Bernhard’s research interests focus on German and European history in global contexts. They include the history of transnational communication and media during the Cold War, the history of nature conservation and European imperialism in general, particularly in its environmental dimensions. Currently, he is also co-editing a volume that investigates the utility of cosmopolitanism as an analytical concept for global historical studies.

Selected Publications:

(ed., with Katharina Niederau) Imperiale Weltläufigkeit und ihre Inszenierungen. Theodor Bumiller, Mannheim und der deutsche Kolonialismus um 1900. Göttingen: Vandenhoeck & Ruprecht 2021, URL (Open Access): https://www.vr-elibrary.de/doi/book/10.13109/9783666101571
(ed., with Gregor Feindt and Johannes Paulmann) Cultural Sovereignty beyond the Modern State. Space, Objects, and Media (= Jahrbuch für Europäische Geschichte 21/2021), DOI: https://doi.org/10.1515/9783110679151
Der erste Transnationalpark Deutschlands. Die Geburt des Nationalparks Bayerischer Wald aus dem Geiste internationaler Rückständigkeit, in: Marco Heurich, Christof Mauch (Hg.), Der Urwald der Bayern. Geschichte, Politik und Natur im Nationalpark Bayerischer Wald. Göttingen: Vandenhoeck & Ruprecht 2020, S. 47-65, DOI https://doi.org/10.13109/9783666360954.47
(ed., with Isabella Löhr) Bessere Welten. Kosmopolitismus in den Geschichtswissenschaften. Frankfurt/M., New York: Campus 2017.

Research projects:

Leibniz Research Alliance "Value of the Past"

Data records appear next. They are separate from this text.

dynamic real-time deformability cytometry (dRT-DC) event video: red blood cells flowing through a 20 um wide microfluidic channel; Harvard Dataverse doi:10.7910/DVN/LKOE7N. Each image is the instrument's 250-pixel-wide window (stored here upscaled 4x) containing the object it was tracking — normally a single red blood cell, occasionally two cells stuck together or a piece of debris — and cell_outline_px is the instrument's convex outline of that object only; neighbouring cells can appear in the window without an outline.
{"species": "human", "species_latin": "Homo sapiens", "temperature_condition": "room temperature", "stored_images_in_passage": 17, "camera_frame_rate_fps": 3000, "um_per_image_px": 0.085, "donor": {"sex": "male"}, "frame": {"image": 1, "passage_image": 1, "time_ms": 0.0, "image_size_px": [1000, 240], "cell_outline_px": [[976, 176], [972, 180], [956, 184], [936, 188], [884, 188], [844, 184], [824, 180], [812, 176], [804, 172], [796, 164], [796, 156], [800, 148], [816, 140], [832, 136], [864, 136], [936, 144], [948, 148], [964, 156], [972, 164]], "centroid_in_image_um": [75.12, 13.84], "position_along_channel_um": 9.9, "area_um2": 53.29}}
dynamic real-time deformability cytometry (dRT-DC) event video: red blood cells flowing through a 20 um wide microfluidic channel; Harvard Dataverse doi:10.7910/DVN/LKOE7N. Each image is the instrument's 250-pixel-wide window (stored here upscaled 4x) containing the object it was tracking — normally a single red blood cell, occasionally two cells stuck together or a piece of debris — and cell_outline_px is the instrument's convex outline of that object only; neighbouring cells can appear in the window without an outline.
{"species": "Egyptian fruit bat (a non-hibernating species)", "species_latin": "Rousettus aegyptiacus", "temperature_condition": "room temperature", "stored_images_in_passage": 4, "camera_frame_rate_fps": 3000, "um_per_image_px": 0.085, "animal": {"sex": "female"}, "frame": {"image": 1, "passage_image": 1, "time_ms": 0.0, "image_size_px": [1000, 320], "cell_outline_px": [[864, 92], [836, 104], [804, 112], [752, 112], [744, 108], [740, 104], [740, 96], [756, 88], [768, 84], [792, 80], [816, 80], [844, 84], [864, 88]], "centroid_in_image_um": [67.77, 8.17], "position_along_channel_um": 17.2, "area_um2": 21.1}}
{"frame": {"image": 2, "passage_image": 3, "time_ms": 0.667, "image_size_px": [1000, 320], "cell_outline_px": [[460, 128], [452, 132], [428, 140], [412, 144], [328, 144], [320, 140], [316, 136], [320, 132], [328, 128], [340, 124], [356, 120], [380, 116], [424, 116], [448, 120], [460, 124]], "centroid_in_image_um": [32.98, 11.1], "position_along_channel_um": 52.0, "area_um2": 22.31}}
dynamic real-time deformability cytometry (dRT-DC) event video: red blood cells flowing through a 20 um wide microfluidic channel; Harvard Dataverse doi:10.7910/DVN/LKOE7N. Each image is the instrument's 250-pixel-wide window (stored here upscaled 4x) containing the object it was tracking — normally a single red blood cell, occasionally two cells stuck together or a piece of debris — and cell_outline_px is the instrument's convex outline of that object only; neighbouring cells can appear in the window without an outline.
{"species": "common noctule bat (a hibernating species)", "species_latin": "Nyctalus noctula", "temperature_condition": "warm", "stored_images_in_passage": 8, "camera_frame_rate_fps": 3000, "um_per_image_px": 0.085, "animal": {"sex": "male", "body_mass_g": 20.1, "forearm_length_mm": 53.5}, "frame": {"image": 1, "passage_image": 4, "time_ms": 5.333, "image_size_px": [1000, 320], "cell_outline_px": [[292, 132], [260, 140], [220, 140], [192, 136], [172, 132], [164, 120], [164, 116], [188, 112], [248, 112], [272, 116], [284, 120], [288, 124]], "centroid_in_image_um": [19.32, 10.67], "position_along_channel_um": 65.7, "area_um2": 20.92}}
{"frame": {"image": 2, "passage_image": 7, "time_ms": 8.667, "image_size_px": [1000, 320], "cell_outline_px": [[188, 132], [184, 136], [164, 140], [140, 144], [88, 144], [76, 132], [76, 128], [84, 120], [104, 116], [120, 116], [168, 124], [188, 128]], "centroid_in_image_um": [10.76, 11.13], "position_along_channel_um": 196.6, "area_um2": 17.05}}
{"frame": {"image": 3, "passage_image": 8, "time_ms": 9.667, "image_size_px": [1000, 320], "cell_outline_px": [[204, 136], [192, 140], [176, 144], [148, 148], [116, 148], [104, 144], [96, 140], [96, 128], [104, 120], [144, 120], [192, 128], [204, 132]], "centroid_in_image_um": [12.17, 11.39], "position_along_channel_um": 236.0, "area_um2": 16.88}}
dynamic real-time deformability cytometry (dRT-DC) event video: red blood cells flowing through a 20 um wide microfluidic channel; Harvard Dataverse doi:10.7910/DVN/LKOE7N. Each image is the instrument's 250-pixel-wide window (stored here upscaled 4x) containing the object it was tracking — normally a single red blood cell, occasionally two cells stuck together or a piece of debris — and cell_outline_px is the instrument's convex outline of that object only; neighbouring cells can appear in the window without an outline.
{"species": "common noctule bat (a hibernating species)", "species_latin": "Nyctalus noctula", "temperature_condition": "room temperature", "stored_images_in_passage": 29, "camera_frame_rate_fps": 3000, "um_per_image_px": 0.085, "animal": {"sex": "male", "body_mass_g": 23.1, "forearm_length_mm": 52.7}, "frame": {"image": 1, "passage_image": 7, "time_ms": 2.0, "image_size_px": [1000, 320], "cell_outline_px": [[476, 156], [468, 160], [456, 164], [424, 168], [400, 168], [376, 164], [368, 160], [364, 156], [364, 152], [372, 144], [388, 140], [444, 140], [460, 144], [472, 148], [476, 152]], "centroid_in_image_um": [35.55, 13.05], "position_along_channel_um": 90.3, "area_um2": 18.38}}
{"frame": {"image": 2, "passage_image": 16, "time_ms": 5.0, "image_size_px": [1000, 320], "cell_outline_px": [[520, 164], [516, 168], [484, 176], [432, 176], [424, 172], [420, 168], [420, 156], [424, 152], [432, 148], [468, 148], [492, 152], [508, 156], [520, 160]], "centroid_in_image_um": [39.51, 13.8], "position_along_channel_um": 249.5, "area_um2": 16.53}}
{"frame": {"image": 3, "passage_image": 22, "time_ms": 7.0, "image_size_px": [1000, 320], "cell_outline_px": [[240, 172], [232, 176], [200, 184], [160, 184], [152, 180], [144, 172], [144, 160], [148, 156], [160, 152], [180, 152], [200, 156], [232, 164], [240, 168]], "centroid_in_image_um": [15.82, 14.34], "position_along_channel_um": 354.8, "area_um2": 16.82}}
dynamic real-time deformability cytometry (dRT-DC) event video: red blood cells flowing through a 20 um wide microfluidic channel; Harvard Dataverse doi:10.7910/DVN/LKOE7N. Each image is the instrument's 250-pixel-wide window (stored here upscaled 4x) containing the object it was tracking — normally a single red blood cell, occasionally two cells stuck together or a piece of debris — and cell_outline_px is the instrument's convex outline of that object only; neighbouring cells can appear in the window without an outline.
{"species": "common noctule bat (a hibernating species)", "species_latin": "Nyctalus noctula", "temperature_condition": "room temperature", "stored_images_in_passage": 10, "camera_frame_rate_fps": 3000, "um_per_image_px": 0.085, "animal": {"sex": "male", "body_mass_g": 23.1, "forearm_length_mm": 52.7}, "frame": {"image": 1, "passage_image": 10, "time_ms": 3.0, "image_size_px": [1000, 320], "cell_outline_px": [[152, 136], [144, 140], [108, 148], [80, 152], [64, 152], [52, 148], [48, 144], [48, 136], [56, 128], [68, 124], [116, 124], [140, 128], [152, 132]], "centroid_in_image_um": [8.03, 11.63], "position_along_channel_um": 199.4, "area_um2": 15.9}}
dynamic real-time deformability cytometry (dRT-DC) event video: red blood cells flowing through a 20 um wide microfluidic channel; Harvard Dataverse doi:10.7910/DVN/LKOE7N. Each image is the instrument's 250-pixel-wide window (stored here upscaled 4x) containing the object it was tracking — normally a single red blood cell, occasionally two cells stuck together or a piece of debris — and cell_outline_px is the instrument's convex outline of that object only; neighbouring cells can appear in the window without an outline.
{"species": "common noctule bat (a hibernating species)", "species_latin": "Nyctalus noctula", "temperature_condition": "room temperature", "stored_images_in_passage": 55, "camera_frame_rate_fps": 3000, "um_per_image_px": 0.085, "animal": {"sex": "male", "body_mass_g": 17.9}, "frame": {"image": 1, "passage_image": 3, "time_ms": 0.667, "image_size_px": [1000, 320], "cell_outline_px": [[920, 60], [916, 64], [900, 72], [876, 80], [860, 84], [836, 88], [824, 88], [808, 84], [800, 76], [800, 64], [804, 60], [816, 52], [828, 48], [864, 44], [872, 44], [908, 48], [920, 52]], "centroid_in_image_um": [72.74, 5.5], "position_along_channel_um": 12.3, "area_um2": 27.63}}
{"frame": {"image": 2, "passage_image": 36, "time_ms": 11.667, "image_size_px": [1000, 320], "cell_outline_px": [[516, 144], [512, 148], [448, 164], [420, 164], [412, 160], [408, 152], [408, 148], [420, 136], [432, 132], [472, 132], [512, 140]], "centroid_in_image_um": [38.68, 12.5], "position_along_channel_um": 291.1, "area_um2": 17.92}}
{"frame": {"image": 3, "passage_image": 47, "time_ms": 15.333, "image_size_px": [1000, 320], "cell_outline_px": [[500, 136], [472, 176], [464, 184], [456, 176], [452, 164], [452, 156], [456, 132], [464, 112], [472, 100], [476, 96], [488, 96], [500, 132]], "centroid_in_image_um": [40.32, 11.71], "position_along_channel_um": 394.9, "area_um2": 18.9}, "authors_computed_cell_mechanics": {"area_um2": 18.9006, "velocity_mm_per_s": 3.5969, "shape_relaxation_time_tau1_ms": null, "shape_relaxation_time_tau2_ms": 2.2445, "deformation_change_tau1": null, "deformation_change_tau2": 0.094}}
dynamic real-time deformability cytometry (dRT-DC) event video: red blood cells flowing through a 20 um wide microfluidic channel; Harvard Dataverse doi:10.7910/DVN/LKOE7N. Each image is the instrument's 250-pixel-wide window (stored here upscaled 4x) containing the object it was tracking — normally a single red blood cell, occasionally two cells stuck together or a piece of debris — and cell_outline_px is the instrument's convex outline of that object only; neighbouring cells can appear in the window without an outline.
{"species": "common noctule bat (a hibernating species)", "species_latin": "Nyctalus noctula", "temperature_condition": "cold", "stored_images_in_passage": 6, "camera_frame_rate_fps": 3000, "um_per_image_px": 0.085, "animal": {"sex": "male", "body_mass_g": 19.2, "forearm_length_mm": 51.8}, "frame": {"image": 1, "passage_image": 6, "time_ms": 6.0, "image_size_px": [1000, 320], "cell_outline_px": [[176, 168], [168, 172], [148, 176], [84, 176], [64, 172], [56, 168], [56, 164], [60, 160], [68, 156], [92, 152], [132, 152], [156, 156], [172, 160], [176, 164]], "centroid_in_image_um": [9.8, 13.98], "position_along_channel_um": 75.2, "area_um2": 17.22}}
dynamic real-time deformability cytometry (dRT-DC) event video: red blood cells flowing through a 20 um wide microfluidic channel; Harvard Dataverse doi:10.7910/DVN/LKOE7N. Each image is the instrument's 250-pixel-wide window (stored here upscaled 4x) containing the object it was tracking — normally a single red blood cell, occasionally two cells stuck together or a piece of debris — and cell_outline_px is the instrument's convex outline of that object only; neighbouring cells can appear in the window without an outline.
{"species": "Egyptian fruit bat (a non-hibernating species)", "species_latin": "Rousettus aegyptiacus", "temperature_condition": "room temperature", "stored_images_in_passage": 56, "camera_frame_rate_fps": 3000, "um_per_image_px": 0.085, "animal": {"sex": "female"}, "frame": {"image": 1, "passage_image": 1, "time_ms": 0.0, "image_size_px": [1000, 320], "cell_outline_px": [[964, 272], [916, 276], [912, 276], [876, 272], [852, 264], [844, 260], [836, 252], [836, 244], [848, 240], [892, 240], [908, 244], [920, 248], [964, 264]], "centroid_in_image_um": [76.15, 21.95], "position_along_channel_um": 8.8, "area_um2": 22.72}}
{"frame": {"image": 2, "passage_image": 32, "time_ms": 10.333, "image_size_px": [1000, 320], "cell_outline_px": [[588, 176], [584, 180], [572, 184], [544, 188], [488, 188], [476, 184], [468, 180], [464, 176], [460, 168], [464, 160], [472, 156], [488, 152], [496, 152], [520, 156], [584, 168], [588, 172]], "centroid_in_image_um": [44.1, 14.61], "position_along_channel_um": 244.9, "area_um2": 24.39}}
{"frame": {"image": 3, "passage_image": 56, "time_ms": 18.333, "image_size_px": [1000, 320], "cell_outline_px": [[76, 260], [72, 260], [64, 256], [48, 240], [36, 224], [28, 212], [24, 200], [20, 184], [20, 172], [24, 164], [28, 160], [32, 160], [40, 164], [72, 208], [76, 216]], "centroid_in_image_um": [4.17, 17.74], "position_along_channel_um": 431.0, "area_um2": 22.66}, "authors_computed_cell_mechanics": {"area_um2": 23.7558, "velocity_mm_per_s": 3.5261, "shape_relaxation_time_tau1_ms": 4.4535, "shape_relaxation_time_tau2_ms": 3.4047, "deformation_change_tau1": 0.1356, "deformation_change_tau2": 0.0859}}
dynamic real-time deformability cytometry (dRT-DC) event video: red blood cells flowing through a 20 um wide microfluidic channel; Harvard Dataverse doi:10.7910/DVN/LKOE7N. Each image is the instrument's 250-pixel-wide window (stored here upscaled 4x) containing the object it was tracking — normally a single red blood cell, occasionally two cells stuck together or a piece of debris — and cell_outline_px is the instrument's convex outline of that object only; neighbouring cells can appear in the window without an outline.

The Leibniz Research Alliance "The Value of the Past" started its work on September 1st, 2021. Over a period of four years it will investigate the significance of the past for societies in the past and present.

World squared: Mannheim and German colonialism

As the largest inland port in southern Germany and the industrial heart of Baden, the city of Mannheim became a hub of transcontinental connections with the colonial world of the southern hemisphere in the 19th century. Mannheim's economy processed colonial raw materials, and in the stacks of the Reiß-Engelhorn Museums thousands of objects of colonial provenance bear witness to the long-cherished dream of establishing the Colonial Museum of the German Southwest here.